● **Exercise details**
Scan the lines below for "messages" and copy the matches.

▬▬▬

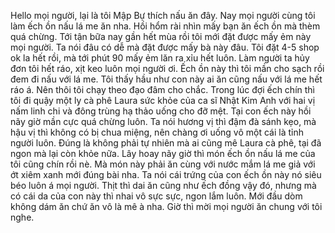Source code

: Hello mọi người, lại là tôi Mập Bự thích nấu ăn đây. Nay mọi người cùng tôi làm ếch ồn nấu lá me ăn nha. Hồi hổm rài nhìn mấy bạn ăn ếch ồn mà thèm quá chừng. Tới tận bữa nay gần hết mùa rồi tôi mới đặt được mấy ẻm này mọi người. Ta nói đâu có dễ mà đặt được mấy bà này đâu. Tôi đặt 4-5 shop ok la hết rồi, mà tới phút 90 mấy ẻm lăn ra xỉu hết luôn. Làm người ta hủy đơn tôi hết ráo, xịt keo luôn mọi người ơi. Ếch ồn này thì tôi mần cho sạch rồi đem đi nấu với lá me. Tôi thấy hầu như con này ai ăn cũng nấu với lá me hết ráo á. Nên thôi tôi chạy theo đạo đâm cho chắc. Trong lúc đợi ếch chín thì tôi đi quậy một ly cà phê Laura sức khỏe của ca sĩ Nhật Kim Anh với hai vị nấm linh chi và đông trùng hạ thảo uống cho đỡ mệt. Tại con ếch này hồi nãy giờ mần cực quá chừng luôn. Ta nói hương vị thì đậm đà sánh kẹo, mà hậu vị thì không có bị chua miệng, nên chàng ơi uống vô một cái là tỉnh người luôn. Đúng là không phải tự nhiên mà ai cũng mê Laura cà phê, tại đã ngon mà lại còn khỏe nữa. Lây hoay nãy giờ thì món ếch ồn nấu lá me của tôi cũng chín rồi nè. Mà món này phải ăn cùng với nước mắm lá me giả với ớt xiêm xanh mới đúng bài nha. Ta nói cái trứng của con ếch ồn này nó siêu béo luôn á mọi người. Thịt thì dai ăn cũng như ếch đồng vậy đó, nhưng mà có cái da của con này thì nhai vô sực sực, ngon lắm luôn. Mới đầu dòm không dám ăn chứ ăn vô là mê à nha. Giờ thì mời mọi người ăn chung với tôi nghe.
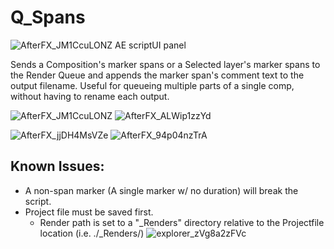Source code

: # Q_Spans

![AfterFX_JM1CcuLONZ](https://github.com/h3llolovely/Q_Spans/assets/101287022/8865453c-d654-43bd-85f6-03c5879fea09)
AE scriptUI panel

Sends a Composition's marker spans or a Selected layer's marker spans to the Render Queue and appends the marker span's comment text to the output filename.
Useful for queueing multiple parts of a single comp, without having to rename each output.

![AfterFX_JM1CcuLONZ](https://github.com/h3llolovely/Q_Spans/assets/101287022/8e689506-e5f6-46d9-affb-f6465aa9bec7) ![AfterFX_ALWip1zzYd](https://github.com/h3llolovely/Q_Spans/assets/101287022/84f30f42-bd8f-4a5b-991f-489ee57cccf7)

![AfterFX_jjDH4MsVZe](https://github.com/h3llolovely/Q_Spans/assets/101287022/08a15a47-2d2a-4880-9a53-0b5b4db3c72d) ![AfterFX_94p04nzTrA](https://github.com/h3llolovely/Q_Spans/assets/101287022/3bc717a5-8057-4a3e-b4b5-868d97a5a592)

Known Issues:
----------
- A non-span marker (A single marker w/ no duration) will break the script.
- Project file must be saved first.
  - Render path is set to a "_Renders" directory relative to the Projectfile location (i.e. ./_Renders/)
![explorer_zVg8a2zFVc](https://github.com/h3llolovely/Q_Spans/assets/101287022/8f49b2b2-c3f6-49f3-ace6-c36ef3a46882)
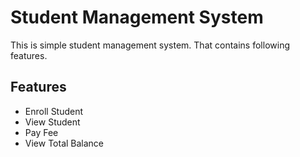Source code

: # Student Management System

This is simple student management system. That contains following features.

## Features

- Enroll Student
- View Student
- Pay Fee
- View Total Balance

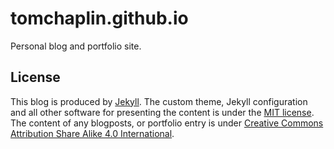 ---
---
# tomchaplin.github.io
Personal blog and portfolio site.

## License
This blog is produced by [Jekyll](https://jekyllrb.com/). The custom theme, Jekyll configuration and all other software for presenting the content is under the [MIT license](https://choosealicense.com/licenses/mit/).
The content of any blogposts, or portfolio entry is under [Creative Commons Attribution Share Alike 4.0 International](https://choosealicense.com/licenses/cc-by-sa-4.0/).
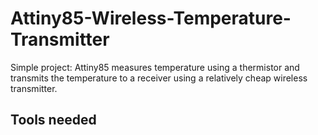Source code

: # Attiny85-Wireless-Temperature-Transmitter
Simple project: Attiny85 measures temperature using a thermistor and transmits the temperature to a receiver using a relatively cheap wireless transmitter.


## Tools needed
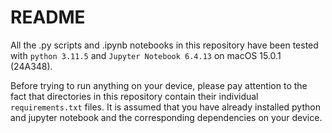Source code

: # README
All the .py scripts and .ipynb notebooks in this repository have been tested with `python 3.11.5` and `Jupyter Notebook 6.4.13` on macOS 15.0.1 (24A348).

Before trying to run anything on your device, please pay attention to the fact that directories in this repository contain their individual `requirements.txt` files. It is assumed that you have already installed python and jupyter notebook and the corresponding dependencies on your device.

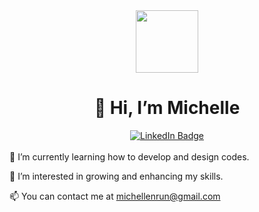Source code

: <div id="header" align="center">
  <img src="https://media4.giphy.com/media/jz7nZTW5oEBZAAZ4ge/giphy.gif?cid=ecf05e47f0w7gzxo7yaj8kh3nefnqlk0od17siygvfhza4qj&rid=giphy.gif&ct=s" width="100">
  </div>
  <h1 align="center">👋 Hi, I’m Michelle</h1>
  <div id="badges" align="center">
  <a href="https://www.linkedin.com/in/michellerun/">
    <img src="https://img.shields.io/badge/LinkedIn-blue?style=for-the-badge&logo=linkedin&logoColor=white" alt="LinkedIn Badge"/>
  </a>
  </div>
  <br>
<body>
 🌱 I’m currently learning how to develop and design codes.

 👀 I’m interested in growing and enhancing my skills.

 📫 You can contact me at michellenrun@gmail.com
</body>
<!---
michellerun/michellerun is a ✨ special ✨ repository because its `README.md` (this file) appears on your GitHub profile.
You can click the Preview link to take a look at your changes.
--->
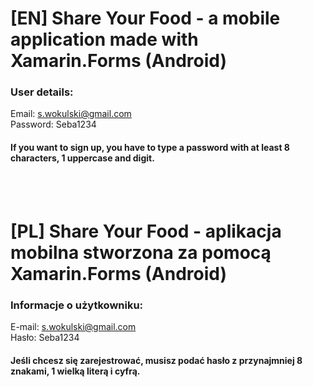 # [EN] Share Your Food - a mobile application made with Xamarin.Forms (Android)
### User details:
Email: s.wokulski@gmail.com
<br>
Password: Seba1234
<br>
#### If you want to sign up, you have to type a password with at least 8 characters, 1 uppercase and digit.
<br><br>
# [PL] Share Your Food - aplikacja mobilna stworzona za pomocą Xamarin.Forms (Android)
### Informacje o użytkowniku:
E-mail: s.wokulski@gmail.com
<br>
Hasło: Seba1234
<br>
#### Jeśli chcesz się zarejestrować, musisz podać hasło z przynajmniej 8 znakami, 1 wielką literą i cyfrą.

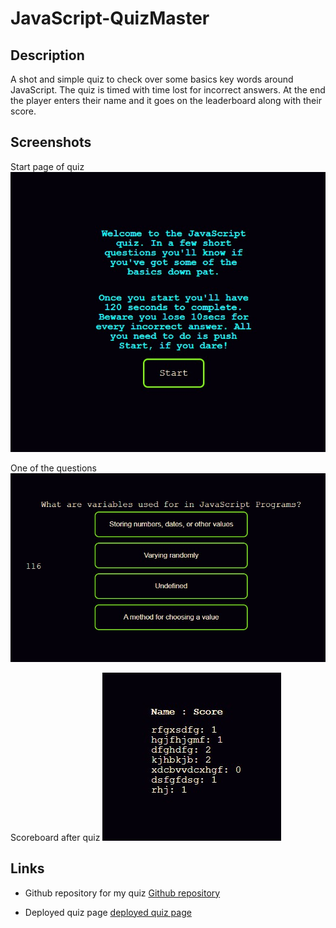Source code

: # JavaScript-QuizMaster

## Description
A shot and simple quiz to check over some basics key words around JavaScript. The quiz is timed with time lost for incorrect answers. At the end the player enters their name and it goes on the leaderboard along with their score.

## Screenshots

Start page of quiz ![Start page of quiz](./screenshots/start.jpg)

One of the questions ![Quiz question](./screenshots/question.jpg)

Scoreboard after quiz ![Start page of quiz](./screenshots/scoreboard.jpg)

## Links

* Github repository for my quiz [Github repository](https://github.com/RHJeffries/JavaScript-QuizMaster)

* Deployed quiz page [deployed quiz page](https://rhjeffries.github.io/JavaScript-QuizMaster/)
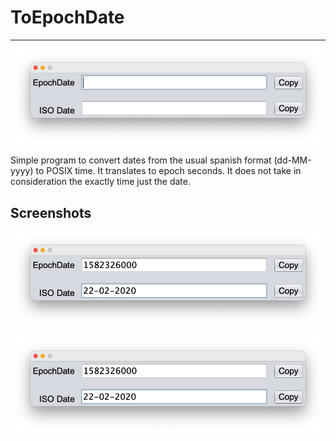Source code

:# ToEpochDate
----------------
![Principal](img/1.png)

Simple program to convert dates from the usual spanish format (dd-MM-yyyy) to POSIX time. 
It translates to epoch seconds. It does not take in consideration the exactly time just the date.

## Screenshots

![2](img/2.png)

![3](img/2.png)
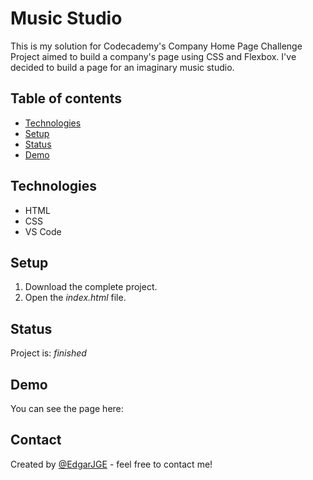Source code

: # Music Studio 
This is my solution for Codecademy's Company Home Page Challenge Project aimed to build a company's page using CSS and Flexbox. I've decided to build a page for an imaginary music studio.

## Table of contents
* [Technologies](#technologies)
* [Setup](#setup)
* [Status](#status)
* [Demo](#demo)

## Technologies
* HTML
* CSS
* VS Code

## Setup
1. Download the complete project.
2. Open the *index.html* file.

## Status
Project is: _finished_

## Demo
You can see the page here: 

## Contact
Created by [@EdgarJGE](https://www.instagram.com/edgarjge/) - feel free to contact me!

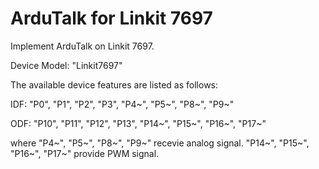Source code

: # ArduTalk for Linkit 7697

Implement ArduTalk on Linkit 7697.

Device Model: "Linkit7697"

The available device features are listed as follows:

IDF: "P0", "P1", "P2", "P3", "P4~", "P5~", "P8~", "P9~"

ODF: "P10", "P11", "P12", "P13", "P14~", "P15~", "P16~", "P17~"

where "P4~", "P5~", "P8~", "P9~" recevie analog signal. "P14~", "P15~", "P16~", "P17~" provide PWM signal.
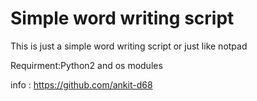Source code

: # Simple word writing script
This is just a simple word writing script or just like notpad
               
Requirment:Python2 and os modules

info : https://github.com/ankit-d68


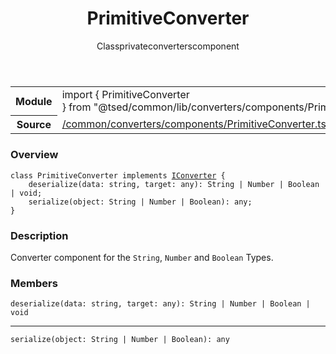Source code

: 
<header class="symbol-info-header"><h1 id="primitiveconverter">PrimitiveConverter</h1><label class="symbol-info-type-label class">Class</label><label class="api-type-label private" title="private">private</label><label class="api-type-label converters" title="converters">converters</label><label class="api-type-label component" title="component">component</label></header>
<!-- summary -->
<section class="symbol-info"><table class="is-full-width"><tbody><tr><th>Module</th><td><div class="lang-typescript"><span class="token keyword">import</span> { PrimitiveConverter }&nbsp;<span class="token keyword">from</span>&nbsp;<span class="token string">"@tsed/common/lib/converters/components/PrimitiveConverter"</span></div></td></tr><tr><th>Source</th><td><a href="https://github.com/Romakita/ts-express-decorators/blob/v4.22.1/src//common/converters/components/PrimitiveConverter.ts#L0-L0">/common/converters/components/PrimitiveConverter.ts</a></td></tr></tbody></table></section>
<!-- overview -->


### Overview


<pre><code class="typescript-lang "><span class="token keyword">class</span> PrimitiveConverter <span class="token keyword">implements</span> <a href="#api/common/converters/iconverter"><span class="token">IConverter</span></a> <span class="token punctuation">{</span>
    <span class="token function">deserialize</span><span class="token punctuation">(</span>data<span class="token punctuation">:</span> <span class="token keyword">string</span><span class="token punctuation">,</span> target<span class="token punctuation">:</span> <span class="token keyword">any</span><span class="token punctuation">)</span><span class="token punctuation">:</span> String | Number | Boolean | <span class="token keyword">void</span><span class="token punctuation">;</span>
    <span class="token function">serialize</span><span class="token punctuation">(</span>object<span class="token punctuation">:</span> String | Number | Boolean<span class="token punctuation">)</span><span class="token punctuation">:</span> <span class="token keyword">any</span><span class="token punctuation">;</span>
<span class="token punctuation">}</span></code></pre>


<!-- Parameters -->

<!-- Description -->


### Description

Converter component for the `String`, `Number` and `Boolean` Types.

<!-- Members -->







### Members



<div class="method-overview">
<pre><code class="typescript-lang "><span class="token function">deserialize</span><span class="token punctuation">(</span>data<span class="token punctuation">:</span> <span class="token keyword">string</span><span class="token punctuation">,</span> target<span class="token punctuation">:</span> <span class="token keyword">any</span><span class="token punctuation">)</span><span class="token punctuation">:</span> String | Number | Boolean | <span class="token keyword">void</span></code></pre>
</div>




<hr/>



<div class="method-overview">
<pre><code class="typescript-lang "><span class="token function">serialize</span><span class="token punctuation">(</span>object<span class="token punctuation">:</span> String | Number | Boolean<span class="token punctuation">)</span><span class="token punctuation">:</span> <span class="token keyword">any</span></code></pre>
</div>








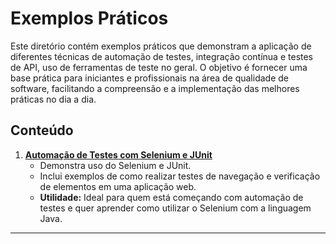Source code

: # Exemplos Práticos

Este diretório contém exemplos práticos que demonstram a aplicação de diferentes técnicas de automação de testes, integração contínua e testes de API, uso de ferramentas de teste no geral. O objetivo é fornecer uma base prática para iniciantes e profissionais na área de qualidade de software, facilitando a compreensão e a implementação das melhores práticas no dia a dia.

## Conteúdo

1. **[Automação de Testes com Selenium e JUnit](./codigos/project-selenium-junit/README.md)**
   - Demonstra uso do Selenium e JUnit.
   - Inclui exemplos de como realizar testes de navegação e verificação de elementos em uma aplicação web.
   - **Utilidade:** Ideal para quem está começando com automação de testes e quer aprender como utilizar o Selenium com a linguagem Java.

---
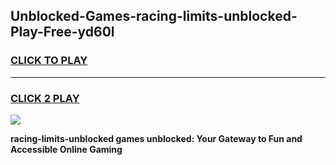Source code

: 
## Unblocked-Games-racing-limits-unblocked-Play-Free-yd60l
<h3>
<a href="https://premium76.site?title=racing-limits-unblocked&ref=22A">CLICK TO PLAY</a></h3>
<hr>

<h3>
<a href="https://premium76.site?title=racing-limits-unblocked&ref=22A">CLICK 2 PLAY</a>
  
</h3>

<a href="https://premium76.site?title=racing-limits-unblocked&ref=22A"><img src="https://clearcache.store/games.png"></a>


**racing-limits-unblocked games unblocked: Your Gateway to Fun and Accessible Online Gaming**
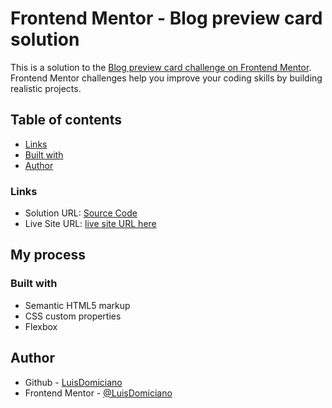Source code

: # Frontend Mentor - Blog preview card solution

This is a solution to the [Blog preview card challenge on Frontend Mentor](https://www.frontendmentor.io/challenges/blog-preview-card-ckPaj01IcS). Frontend Mentor challenges help you improve your coding skills by building realistic projects.

## Table of contents

- [Links](#links)
- [Built with](#built-with)
- [Author](#author)

### Links

- Solution URL: [Source Code](https://github.com/LuisDomiciano/blog-preview-card-main)
- Live Site URL: [live site URL here](https://luisdomiciano.github.io/blog-preview-card-main/)

## My process

### Built with

- Semantic HTML5 markup
- CSS custom properties
- Flexbox

## Author

- Github - [LuisDomiciano](https://github.com/luisdomiciano)
- Frontend Mentor - [@LuisDomiciano](https://www.frontendmentor.io/profile/LuisDomiciano)
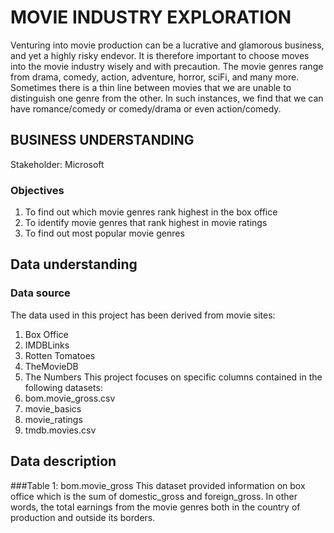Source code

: # MOVIE INDUSTRY EXPLORATION

Venturing into movie production can be a lucrative and glamorous business, and yet a highly risky endevor.
It is therefore important to choose moves into the movie industry wisely and with precaution.
The movie genres range from drama, comedy, action, adventure, horror, sciFi, and many more. 
Sometimes there is a thin line between movies that we are unable to distinguish one genre from the other. 
In such instances, we find that we can have romance/comedy or comedy/drama or even action/comedy. 

## BUSINESS UNDERSTANDING
Stakeholder: Microsoft
### Objectives
1. To find out which movie genres rank highest in the box office
2. To identify movie genres that rank highest in movie ratings
3. To find out most popular movie genres

## Data understanding 
### Data source
The data used in this project has been derived from movie sites:
  1. Box Office
  2. IMDBLinks
  3. Rotten Tomatoes
  4. TheMovieDB
  5. The Numbers
This project focuses on specific columns contained in the following datasets:
  1. bom.movie_gross.csv
  2. movie_basics
  3. movie_ratings
  4. tmdb.movies.csv

## Data description
###Table 1: bom.movie_gross
This dataset provided information on box office which is the sum of domestic_gross and foreign_gross. 
In other words, the total earnings from the movie genres both in the country of production and outside its borders.

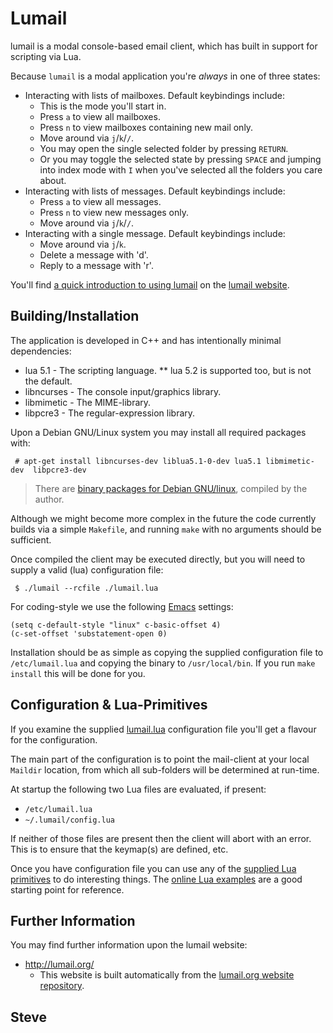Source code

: Lumail
======

lumail is a modal console-based email client, which has built in support for scripting
via Lua.

Because `lumail` is a modal application you're *always* in one of three states:

* Interacting with lists of mailboxes.  Default keybindings include:
   * This is the mode you'll start in.
   * Press `a` to view all mailboxes.
   * Press `n` to view mailboxes containing new mail only.
   * Move around via `j`/`k`/`/`.
   * You may open the single selected folder by pressing `RETURN`.
   * Or you may toggle the selected state by pressing `SPACE` and jumping into index mode with `I` when you've selected all the folders you care about.
* Interacting with lists of messages.  Default keybindings include:
   * Press `a` to view all messages.
   * Press `n` to view new messages only.
   * Move around via `j`/`k`/`/`.
* Interacting with a single message.  Default keybindings include:
   * Move around via `j`/`k`.
   * Delete a message with 'd'.
   * Reply to a message with 'r'.

You'll find [a quick introduction to using lumail](http://lumail.org/getting-started/) on
the [lumail website](http://lumail.org).


Building/Installation
---------------------

The application is developed in C++ and has intentionally minimal dependencies:

* lua 5.1 - The scripting language.
** lua 5.2 is supported too, but is not the default.
* libncurses - The console input/graphics library.
* libmimetic  - The MIME-library.
* libpcre3 - The regular-expression library.

Upon a Debian GNU/Linux system you may install all required packages with:

     # apt-get install libncurses-dev liblua5.1-0-dev lua5.1 libmimetic-dev  libpcre3-dev

> There are [binary packages for Debian GNU/linux](http://packages.steve.org.uk/lumail/), compiled by the author.

Although we might become more complex in the future the code currently builds
via a simple `Makefile`, and running `make` with no arguments should be sufficient.

Once compiled the client may be executed directly, but you will need to supply
a valid (lua) configuration file:

     $ ./lumail --rcfile ./lumail.lua

For coding-style we use the following [Emacs](http://www.gnu.org/software/emacs/) settings:

    (setq c-default-style "linux" c-basic-offset 4)
    (c-set-offset 'substatement-open 0)

Installation should be as simple as copying the supplied configuration file to `/etc/lumail.lua` and copying the binary to `/usr/local/bin`.  If you run `make install` this will be done for you.



Configuration & Lua-Primitives
------------------------------

If you examine the supplied [lumail.lua](https://raw.github.com/skx/lumail/master/lumail.lua) configuration file you'll get a flavour for the configuration.

The main part of the configuration is to point the mail-client at your local
`Maildir` location, from which all sub-folders will be determined at run-time.

At startup the following two Lua files are evaluated, if present:

* `/etc/lumail.lua`
* `~/.lumail/config.lua`

If neither of those files are present then the client will abort with an error.
This is to ensure that the keymap(s) are defined, etc.

Once you have configuration file you can use any of the [supplied Lua primitives](http://lumail.org/lua/) to do interesting things.  The [online Lua examples](http://lumail.org/examples/) are a good starting point for reference.


Further Information
-------------------

You may find further information upon the lumail website:

* http://lumail.org/
    * This website is built automatically from the [lumail.org website repository](https://github.com/skx/lumail.org/).


Steve
--
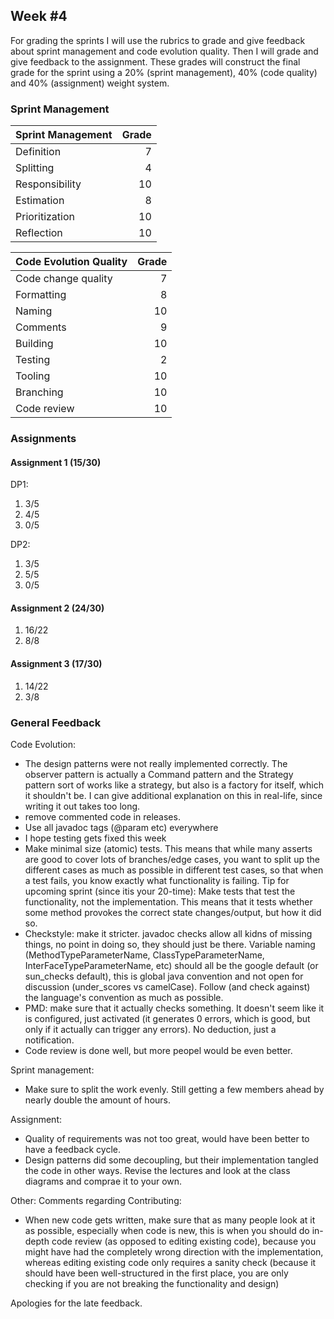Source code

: ## Week #4
For grading the sprints I will use the rubrics to grade and give feedback about sprint management and code evolution quality. Then I will grade and give feedback to the assignment. These grades will construct the final grade for the sprint using a 20% (sprint management), 40% (code quality) and 40% (assignment) weight system.

### Sprint Management

Sprint Management | Grade 
|---|---:|
Definition |  7
Splitting |  4
Responsibility |  10
Estimation |  8
Prioritization |  10
Reflection |  10

Code Evolution Quality | Grade 
|---|---:|
Code change quality | 7
Formatting | 8
Naming | 10
Comments | 9
Building | 10
Testing | 2
Tooling | 10
Branching | 10
Code review | 10

### Assignments

#### Assignment 1 (15/30)
DP1:

1. 3/5
1. 4/5
1. 0/5

DP2:

1. 3/5
1. 5/5
1. 0/5

#### Assignment 2 (24/30)
1. 16/22
1. 8/8

#### Assignment 3 (17/30)
1. 14/22
1. 3/8

### General Feedback
Code Evolution:
- The design patterns were not really implemented correctly. The observer pattern is actually a Command pattern and the Strategy pattern sort of works like a strategy, but also is a factory for itself, which it shouldn't be. I can give additional explanation on this in real-life, since writing it out takes too long.
- remove commented code in releases.
- Use all javadoc tags (@param etc) everywhere
- I hope testing gets fixed this week
- Make minimal size (atomic) tests. This means that while many asserts are good to cover lots of branches/edge cases, you want to split up the different cases as much as possible in different test cases, so that when a test fails, you know exactly what functionality is failing. Tip for upcoming sprint (since itis your 20-time): Make tests that test the functionality, not the implementation. This means that it tests whether some method provokes the correct state changes/output, but how it did so.
- Checkstyle: make it stricter. javadoc checks allow all kidns of missing things, no point in doing so, they should just be there. Variable naming (MethodTypeParameterName, ClassTypeParameterName, InterFaceTypeParameterName, etc) should all be the google default (or sun_checks default), this is global java convention and not open for discussion (under_scores vs camelCase). Follow (and check against) the language's convention as much as possible.
- PMD: make sure that it actually checks something. It doesn't seem like it is configured, just activated (it generates 0 errors, which is good, but only if it actually can trigger any errors). No deduction, just a notification.
- Code review is done well, but more peopel would be even better.

Sprint management:
- Make sure to split the work evenly. Still getting a few members ahead by nearly double the amount of hours.

Assignment:
- Quality of requirements was not too great, would have been better to have a feedback cycle.
- Design patterns did some decoupling, but their implementation tangled the code in other ways. Revise the lectures and look at the class diagrams and comprae it to your own.

Other:
Comments regarding Contributing:
- When new code gets written, make sure that as many people look at it as possible, especially when code is new, this is when you should do in-depth code review (as opposed to editing existing code), because you might have had the completely wrong direction with the implementation, whereas editing existing code only requires a sanity check (because it should have been well-structured in the first place, you are only checking if you are not breaking the functionality and design)

Apologies for the late feedback.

▬▬▬

● **Response**
* Interacting with lists of messages.  Default keybindings include:
   * Press `a` to view all messages.
   * Press `n` to view new messages only.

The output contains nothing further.